Mettez-vous également en place des actions de sensibilisation des collaborateurs ?

T.A. : Oui, nous mettons à leur disposition des kits intelligents qui leur permettent de suivre des parcours adaptatifs. Si vous êtes gestionnaire de données sensibles, personnelles ou bancaires, ou si vous êtes particulièrement exposé, un contenu spécifique à votre situation vous est alors proposé.

Autre sujet : dans le cadre de nos campagnes de prévention de phishing, nos actions sont de plus en plus compliquées à mener en raison de la présence d’outils de sécurité. Il est nécessaire de poser de multiples règles afin de lever les restrictions, le temps que la campagne soit délivrée. Nous-nous orientons donc de plus en plus vers des outils qui réagissent aux actions de l’utilisateur et lui propose alors des contenus personnalisés.

Le rapport de Verizon met en avant le fait que la chaîne d’approvisionnement (supply chain) a été à l’origine de 62 % des incidents d’intrusion dans les systèmes cette année. Cela fait-il écho à ce que vous vivez ?

T.A. : La supply chain est, pour nous, une question assez standard liée à la gestion des vulnérabilités. Ce qui a changé, en revanche, sur les deux dernières années, c’est que les mesures de protection que nous prenions sur l’univers « exposé » (toutes les IP externes), nous les appliquons désormais aussi en interne. Cela se traduit notamment par davantage de scans des postes de travail utilisateurs ou des serveurs.
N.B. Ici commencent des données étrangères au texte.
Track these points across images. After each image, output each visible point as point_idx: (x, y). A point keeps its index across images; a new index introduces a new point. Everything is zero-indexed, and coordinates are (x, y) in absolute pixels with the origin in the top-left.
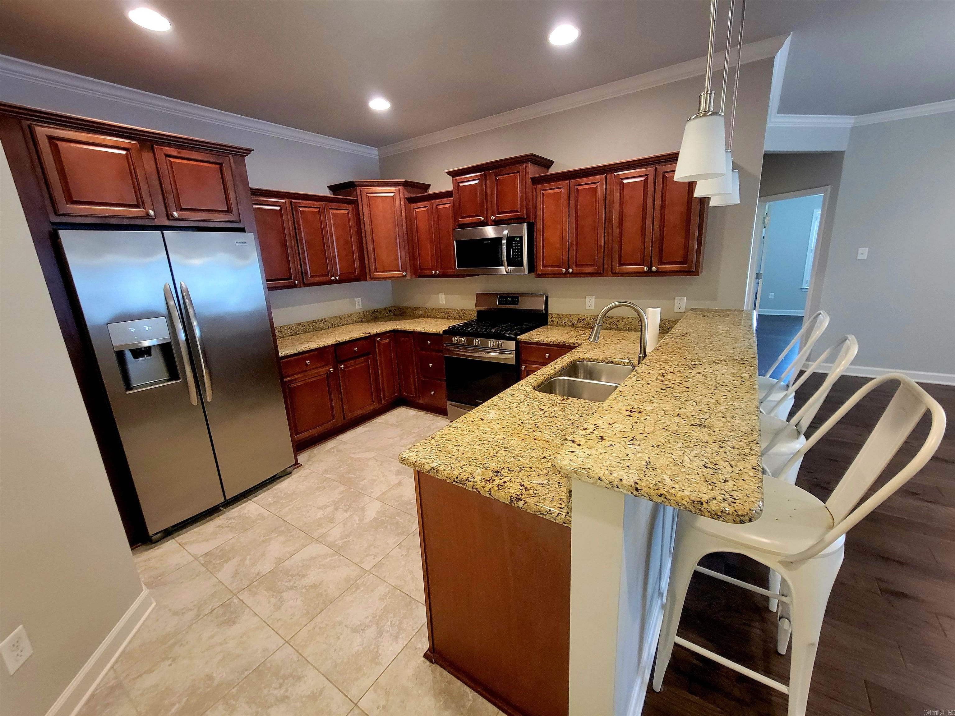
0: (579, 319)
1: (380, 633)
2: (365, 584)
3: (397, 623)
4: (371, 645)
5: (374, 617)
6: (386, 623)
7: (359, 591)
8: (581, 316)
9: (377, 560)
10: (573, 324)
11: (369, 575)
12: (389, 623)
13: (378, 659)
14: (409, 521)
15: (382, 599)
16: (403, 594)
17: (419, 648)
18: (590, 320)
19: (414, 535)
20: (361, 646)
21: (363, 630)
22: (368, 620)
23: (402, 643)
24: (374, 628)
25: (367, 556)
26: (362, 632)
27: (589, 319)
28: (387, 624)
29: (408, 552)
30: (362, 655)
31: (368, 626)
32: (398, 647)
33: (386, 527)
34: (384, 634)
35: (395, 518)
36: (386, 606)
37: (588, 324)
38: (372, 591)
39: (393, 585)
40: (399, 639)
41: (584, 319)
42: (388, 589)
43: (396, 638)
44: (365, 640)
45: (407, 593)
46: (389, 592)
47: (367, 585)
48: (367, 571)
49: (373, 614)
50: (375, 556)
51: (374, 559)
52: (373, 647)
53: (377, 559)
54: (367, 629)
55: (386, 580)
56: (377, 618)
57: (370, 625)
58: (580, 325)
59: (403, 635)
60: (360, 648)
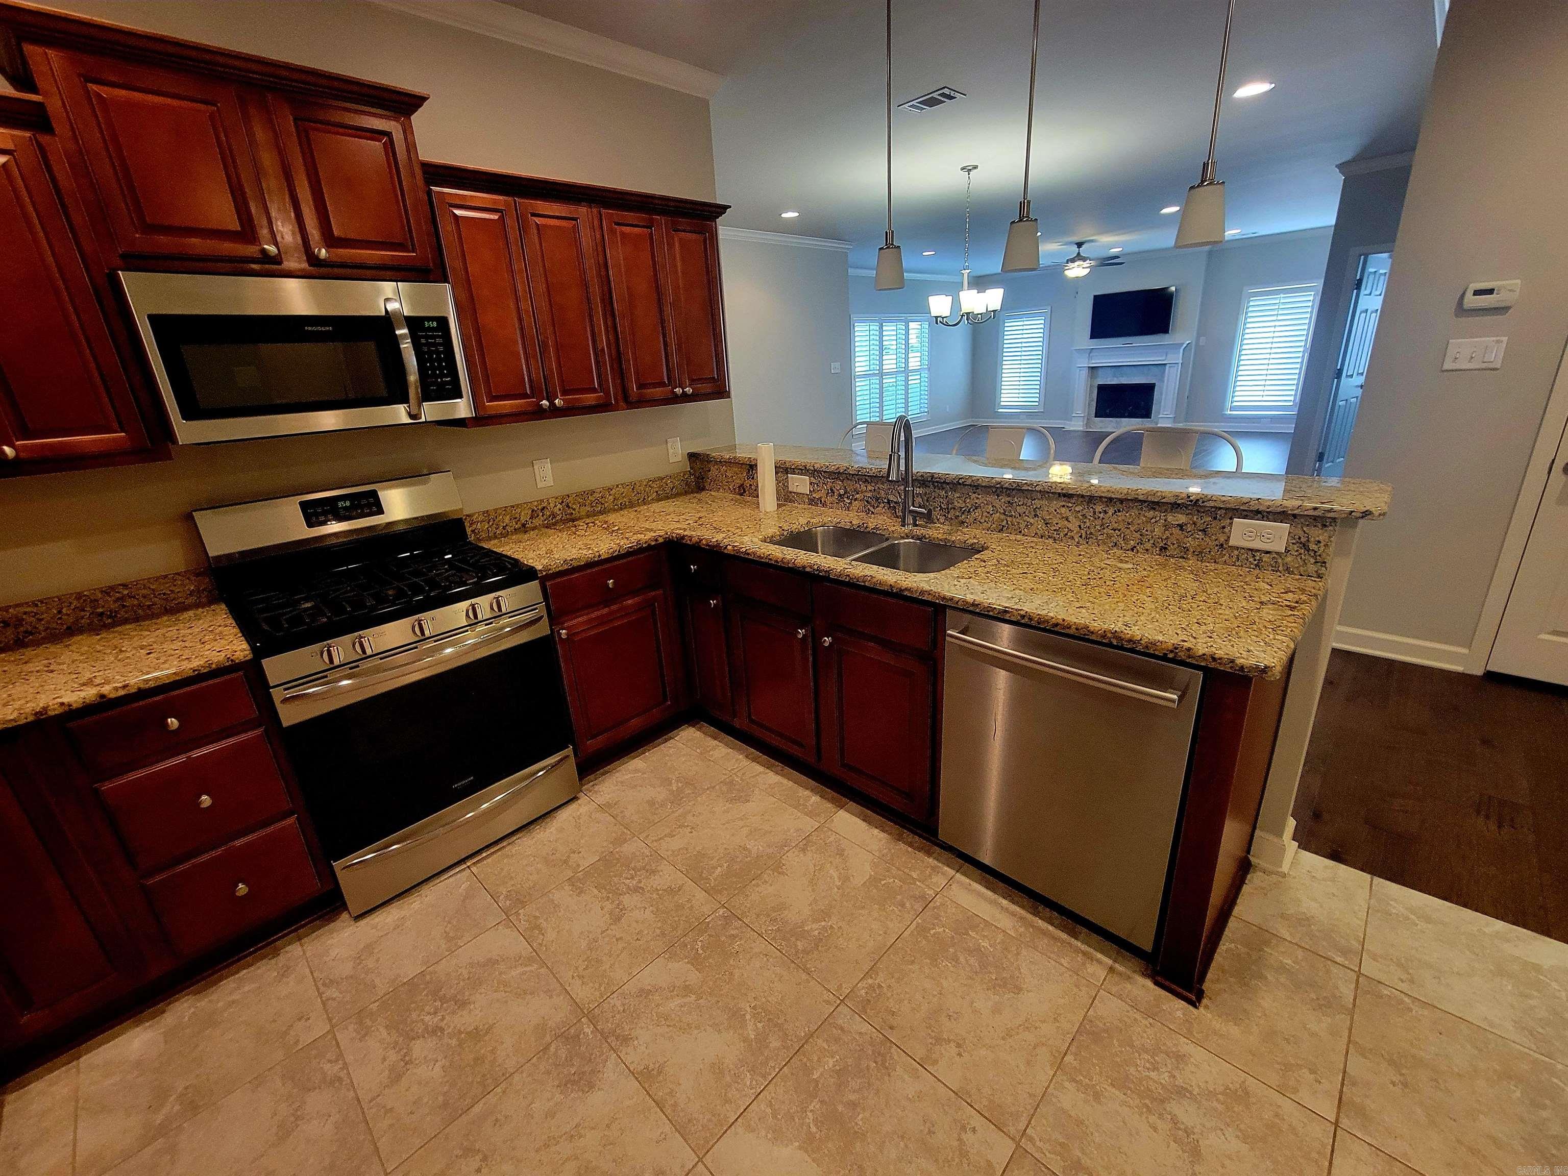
0: (533, 511)
1: (1182, 1092)
2: (1062, 1145)
3: (1146, 1057)
4: (1215, 1110)
5: (1149, 1110)
6: (1155, 1081)
7: (1086, 1161)
8: (536, 503)
9: (977, 1121)
10: (524, 525)
11: (1031, 1139)
12: (1153, 1074)
13: (1236, 1090)
14: (837, 1040)
15: (1097, 1096)
16: (1073, 1049)
17: (1183, 1014)
18: (555, 506)
19: (891, 1028)
20: (1226, 1132)
21: (1187, 1131)
22: (1160, 1124)
23: (1187, 1047)
24: (1174, 1107)
25: (963, 1154)
26: (1194, 1134)
27: (552, 505)
28: (1156, 1078)
29: (949, 1041)
30: (1242, 1126)
31: (1175, 1121)
32: (1197, 1054)
33: (853, 1105)
34: (1179, 1082)
35: (816, 1082)
36: (1113, 1086)
37: (554, 515)
38: (1080, 1123)
39: (1052, 1073)
40: (1179, 1051)
41: (543, 508)
42: (1067, 1084)
43: (1180, 1058)
44: (1208, 1125)
45: (1069, 1040)
46: (1074, 1080)
47: (1061, 1140)
48: (1018, 1146)
49: (1141, 1114)
50: (963, 1128)
51: (974, 1130)
52: (1215, 1104)
53: (973, 1123)
54: (1183, 1123)
55: (1039, 1092)
56: (1147, 1101)
57: (1169, 1117)
58: (537, 522)
59: (1169, 1044)
60: (1229, 1132)
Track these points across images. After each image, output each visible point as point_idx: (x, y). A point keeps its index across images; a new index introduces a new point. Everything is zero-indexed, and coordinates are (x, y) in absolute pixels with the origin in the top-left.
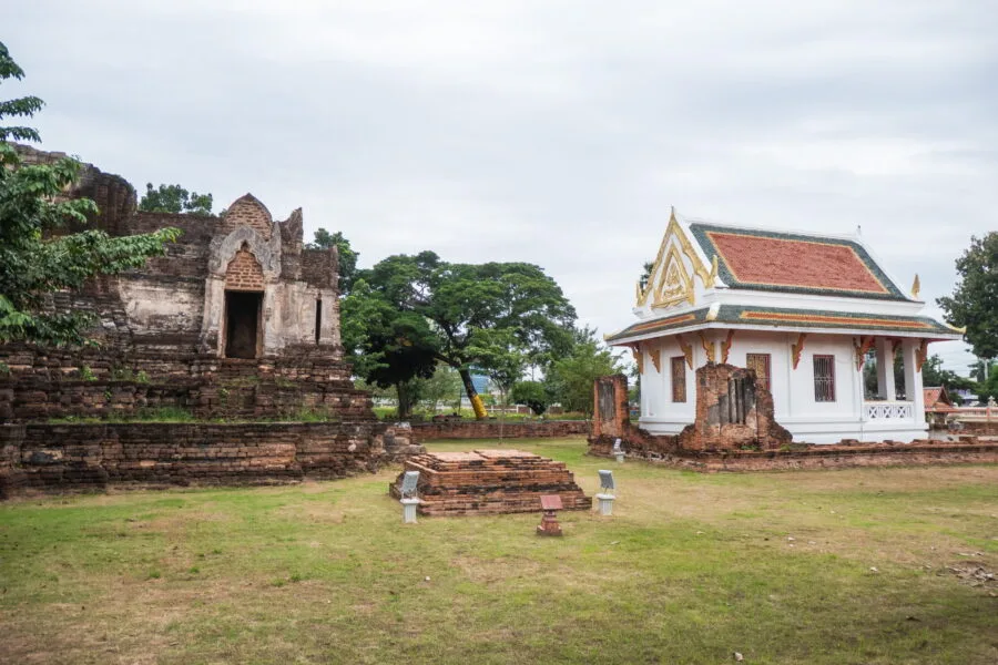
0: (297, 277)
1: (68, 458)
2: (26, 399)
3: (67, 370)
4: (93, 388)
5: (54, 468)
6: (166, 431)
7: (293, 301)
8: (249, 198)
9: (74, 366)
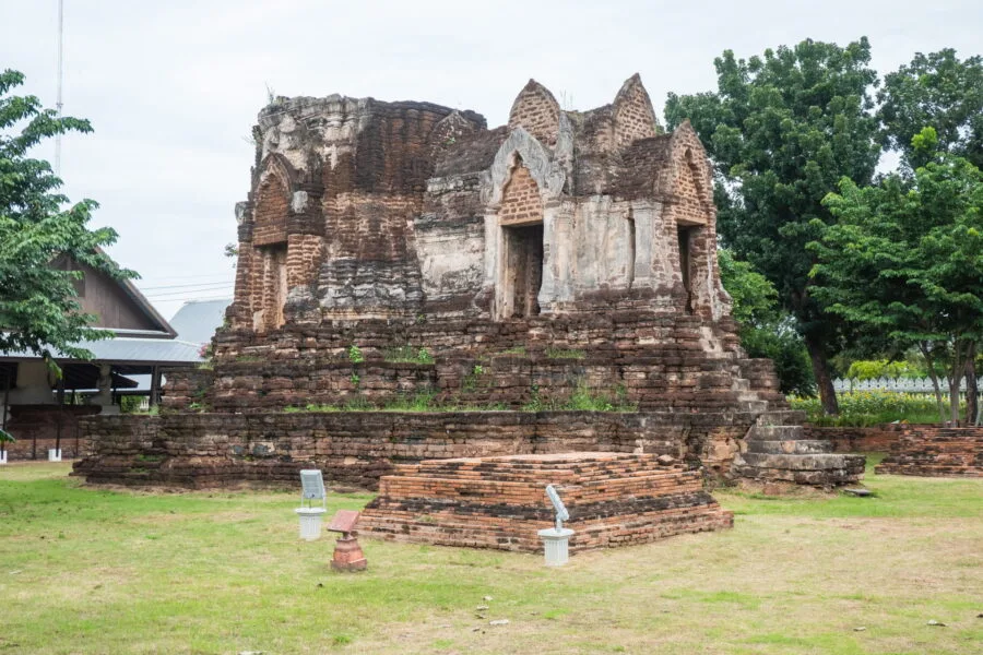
0: (598, 188)
1: (279, 451)
2: (272, 387)
3: (336, 351)
4: (336, 372)
5: (270, 463)
6: (360, 421)
7: (590, 228)
8: (532, 87)
9: (341, 346)
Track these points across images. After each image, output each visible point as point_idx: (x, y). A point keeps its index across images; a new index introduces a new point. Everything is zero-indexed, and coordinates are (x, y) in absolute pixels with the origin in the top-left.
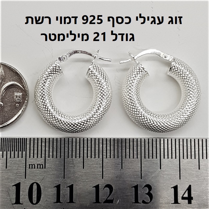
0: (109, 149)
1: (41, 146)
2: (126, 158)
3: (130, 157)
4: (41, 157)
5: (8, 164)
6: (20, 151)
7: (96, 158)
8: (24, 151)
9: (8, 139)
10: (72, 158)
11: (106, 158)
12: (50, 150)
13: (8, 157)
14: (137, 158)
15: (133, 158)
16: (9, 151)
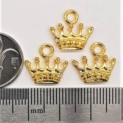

Et sur les systèmes exposés en tant que tels, surtout ceux gérant du contenu sensible, nous sommes passés d’un modèle récurrent (une fois tous les mois, tous les trois mois…) à un modèle dynamique. L’accélération des attaques et des vulnérabilités est telle que, entre deux scans, tout peut arriver…

Quelles leçons tirer en France des chocs cyber provoqués par les nouvelles formes de conflits auxquels nous assistons ?

T.A. : Ce que je retiens du contexte actuel est que nous devons renforcer la sécurité sanitaire. J’entends par là, renforcer le set d’outils liés à l’hygiène sécuritaire, de manière à consolider la maturité défensive des entreprises. Il ne s’agit pas forcément d’un complément de technologie, mais plutôt d’un renchérissement des activités de surveillance.

Nous devons aussi, en toutes circonstances, rester maîtres de nos données. Cela signifie notamment disposer d’une copie désynchronisée de nos données à tout moment. C’est une mesure qu’il est facile d’écrire sur le papier, mais plus difficile à concrétiser. Pourtant, elle est hautement indispensable car, quand l’incident se produit, il est trop tard. Aujourd’hui, nous ne sommes plus à l’abri d’une fermeture de frontière numérique nous privant de nos capacités dans un pays donné.